The Lewis was designed by a U.S. Army officer and at first couldn’t get any love in the states but went on to be a crowd-pleaser overseas.
The Lewis light machine gun sprang from the mind of Col. Isaac Newton Lewis in 1911. Unable to make a deal with the Army here in the U.S., he shopped the innovative LMG overseas where it was produced by BSA and others. The USMC adopted them briefly and the Navy used some well into WWII, but most Lewis guns served in the militaries of allies rather than the Colonel’s own country.

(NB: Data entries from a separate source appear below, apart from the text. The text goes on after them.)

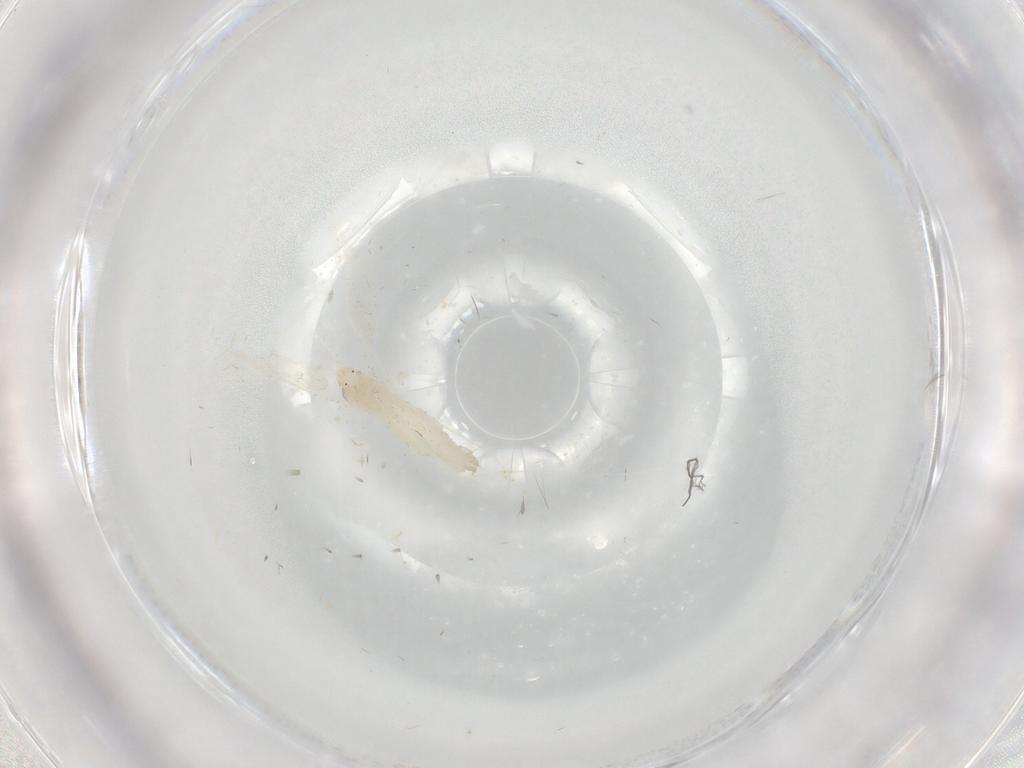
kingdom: Animalia
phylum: Arthropoda
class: Insecta
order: Diptera
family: Cecidomyiidae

Easily identifiable by its aluminum barrel-shroud and 47-round top-mounted pan magazine that rotates as it fires, the Germans nicknamed the Lewis “The Belgian Rattlesnake” when they heard it in action in 1914 with the Brits opposing them in Belgium.
In the end, more than 350,000 Lewis guns were made for a multitude of clients to include Belguim (in 7.65x53mm) Canada (in .303), the Netherlands (6.5x53mm), and Tsarist Russia (in 7.62x54R). Only about 10 percent of that total was bought by the U.S. Instead, American Doughboys went to the trenches of the Western Front armed with the almost universally disparaged French Chauchat.
The rate of fire on a Lewis gun is 500 to 600 rounds-per-minute for as long as the magazine holds up.
The guns were popular in their day and served in ground support roles as well as in early aircraft and tanks. Weight was 28-pounds on the standard version while those used in aircraft mounts were lighter.
The Lewis used a rotating bolt and a long-stroke gas piston action.
While the Lewis continued to serve with British Commonwealth countries in WWII, the primary LMG of the U.S. military from the 1920s onward was the M1919 Browning, which is a story for another Friday.